摘錄原文:
------------------------------------------------

早期2型糖尿病腎病與醛糖還原酶基因甲基化水平的臨床研究

包利文，尹麗明，王少波

【摘要】目的 探討醛糖還原酶（AKR1B1）基因甲基化水平和早期2型糖尿病（T2DM）腎病蛋白尿之間的聯系。方法 選取2020年5月至2022年4月期間東莞市厚街醫院收治的40例T2DM合并蛋白尿陽性患者作為糖尿病腎病（DN）組，選擇同時期39例診斷T2DM且尿蛋白陰性志愿者作為糖尿病（DM）組，進行前瞻性研究。比較兩組患者的臨床資料，亞甲基四氫葉酸還原酶（MTHFR）與AKR1B1基因甲基化水平，并分析AKR1B1基因甲基化水平與臨床資料中差異有統計學意義的指標的相關性。結果 DN組患者糖化血紅蛋白（HbA1c）、空腹血糖（FBG）、餐后2 h血糖（2 h PG）、血肌酐（Scr）、尿素氮（BUN）及尿微量白蛋白與肌酐比值（UACR）水平均高于DM組，腎小球濾過率（eGFR）低于DM組（均P<0.05）；DN組AKR1B1甲基化水平低于DM組（P<0.05），兩組MTHFR甲基化水平比較，差異無統計學差異（P>0.05）；Pearson相關分析結果表明，AKR1B1甲基化水平與FBG、2 h PG、HbA1c、Scr、BUN、UACR呈負相關，而與eGFR水平呈正相關（均P<0.05）。結論 AKR1B1基因DNA甲基化可能參與了DN的發生、發展過程，且AKR1B1甲基化水平與FBG、2 h PG、HbA1c、Scr、BUN、UACR呈負相關，與eGFR水平呈正相關，可預估患者T2DM患者病情。

------------------------------------------------

所給資料:

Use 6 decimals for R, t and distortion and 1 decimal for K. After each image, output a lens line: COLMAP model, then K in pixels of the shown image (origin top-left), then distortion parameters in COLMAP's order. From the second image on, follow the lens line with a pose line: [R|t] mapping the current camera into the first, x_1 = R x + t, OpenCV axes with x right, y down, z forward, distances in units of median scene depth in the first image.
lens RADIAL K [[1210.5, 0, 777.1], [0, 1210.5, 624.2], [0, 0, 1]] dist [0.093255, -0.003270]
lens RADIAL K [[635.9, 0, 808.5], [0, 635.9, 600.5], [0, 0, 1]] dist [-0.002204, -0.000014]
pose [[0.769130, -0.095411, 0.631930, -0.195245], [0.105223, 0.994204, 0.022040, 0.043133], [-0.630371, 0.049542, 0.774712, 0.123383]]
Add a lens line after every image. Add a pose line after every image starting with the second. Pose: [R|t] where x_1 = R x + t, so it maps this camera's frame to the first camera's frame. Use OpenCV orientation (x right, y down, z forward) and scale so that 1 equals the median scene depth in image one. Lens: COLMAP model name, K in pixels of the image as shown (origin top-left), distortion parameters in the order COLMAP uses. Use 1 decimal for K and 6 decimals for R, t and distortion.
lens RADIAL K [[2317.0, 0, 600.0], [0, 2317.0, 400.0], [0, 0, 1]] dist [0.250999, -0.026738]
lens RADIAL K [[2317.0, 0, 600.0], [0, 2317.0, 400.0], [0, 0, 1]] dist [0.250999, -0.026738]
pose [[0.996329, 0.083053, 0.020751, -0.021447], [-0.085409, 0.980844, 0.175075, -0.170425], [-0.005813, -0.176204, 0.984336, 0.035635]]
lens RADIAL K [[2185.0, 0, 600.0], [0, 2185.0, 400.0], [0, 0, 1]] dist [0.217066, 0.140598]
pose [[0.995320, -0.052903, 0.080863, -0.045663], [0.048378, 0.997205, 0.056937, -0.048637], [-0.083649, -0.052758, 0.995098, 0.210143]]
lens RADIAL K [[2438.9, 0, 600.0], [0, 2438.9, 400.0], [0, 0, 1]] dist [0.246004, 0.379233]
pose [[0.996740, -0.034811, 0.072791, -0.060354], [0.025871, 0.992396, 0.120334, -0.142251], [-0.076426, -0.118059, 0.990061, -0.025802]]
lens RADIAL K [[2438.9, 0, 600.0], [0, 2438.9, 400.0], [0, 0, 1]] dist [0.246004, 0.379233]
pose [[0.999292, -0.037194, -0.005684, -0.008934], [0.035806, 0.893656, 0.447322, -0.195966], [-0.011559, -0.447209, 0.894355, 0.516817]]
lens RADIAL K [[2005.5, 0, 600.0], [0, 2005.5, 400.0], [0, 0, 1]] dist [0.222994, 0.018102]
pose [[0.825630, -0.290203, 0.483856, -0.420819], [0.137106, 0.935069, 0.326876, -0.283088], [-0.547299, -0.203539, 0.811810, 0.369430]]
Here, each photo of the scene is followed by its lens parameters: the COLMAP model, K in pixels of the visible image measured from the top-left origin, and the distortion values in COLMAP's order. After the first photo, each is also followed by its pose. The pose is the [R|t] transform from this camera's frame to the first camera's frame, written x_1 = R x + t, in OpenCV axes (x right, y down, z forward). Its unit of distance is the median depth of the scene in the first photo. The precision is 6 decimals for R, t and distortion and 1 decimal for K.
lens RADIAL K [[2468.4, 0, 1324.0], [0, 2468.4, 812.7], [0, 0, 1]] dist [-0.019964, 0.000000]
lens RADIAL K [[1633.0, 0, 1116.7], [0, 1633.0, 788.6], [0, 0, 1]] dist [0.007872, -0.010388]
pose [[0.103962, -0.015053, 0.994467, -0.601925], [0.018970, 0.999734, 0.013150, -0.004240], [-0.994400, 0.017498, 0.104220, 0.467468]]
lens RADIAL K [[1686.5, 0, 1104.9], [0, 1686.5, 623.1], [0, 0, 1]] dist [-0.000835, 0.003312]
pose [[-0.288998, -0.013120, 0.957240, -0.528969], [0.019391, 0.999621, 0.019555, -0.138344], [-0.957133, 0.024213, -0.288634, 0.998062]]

------------------------------------------------

練習說明:
續寫糖尿病腎病研究摘要，從最後一句之後接著寫下去。 以上各行與糖尿病腎病研究摘要無關。

回答如下:
【關鍵詞】醛糖還原酶 ; 甲基化 ; 糖尿病腎病 ; 亞甲基四氫葉酸還原酶

【中圖分類號】R587.1【文獻標識碼】A【文章編號】2096-3718.2023.20.0087.04

DOI：10.3969/j.issn.2096-3718.2023.20.029

隨著我國經濟和社會的發展，人民飲食習慣的改變，糖尿病（diabetes mellitus， DM）發病率日益升高，已成為威脅人類健康的重要因素[1]。 DM可產生多種并發癥，糖尿病腎病（diabetic nephropathy， DN）是其最明顯的微血管并發癥，DN目前是除腎小球腎炎之外，導致終末期腎病（end stage renal disease， ESRD）的第二大病因，對DM患者的生活質量造成極大的影響， DN的發生發展受遺傳和環境因素的影響，而環境因素會改變表觀遺傳狀態，因此表觀遺傳機制可能在DN的發病機制中起關鍵作用[2]。近年來，表觀遺傳修飾的相關研究越來越受到重視， DM患者的高血糖代謝狀態可能存在相關的“代謝記憶效應”，長期的高血糖狀態，即使患者血糖水平恢復正常，仍可出現DM的相關并發癥。最新研究提示，“代謝記憶”與靶細胞的表觀遺傳改變的關系密切[3]。表觀遺傳修飾是指在不改變DNA序列的情況下影響基因的表達和功能。其中， DNA甲基化是研究最廣泛的表觀遺傳標記。醛糖還原酶（AKR1B1）基因編碼一種催化葡萄糖還原為山梨醇的酶，而山梨醇所導致的氧化應激是糖尿病慢性并發癥的主要途徑之一[4]。亞甲基四氫葉酸還原酶（MTHFR）是高同型半胱氨酸（Hcy）代謝過程中重要的酶，通過甲基化Hcy轉化為甲硫氨酸，從而降低血漿Hcy水平，而Hcy具有血管毒性作用，可通過氧化應激損傷血管內皮細胞、刺激血管平滑肌細胞增生等多種途徑，導致腎小球濾過率增加，從而參與DN病變進程[5]。本研究旨在探討AKR1B1和MTHFR甲基化水平與早期2型糖尿病（diabetes mellitus type 2， T2DM）腎病的關系，為患者病情預估提供參考依據，現報道如下。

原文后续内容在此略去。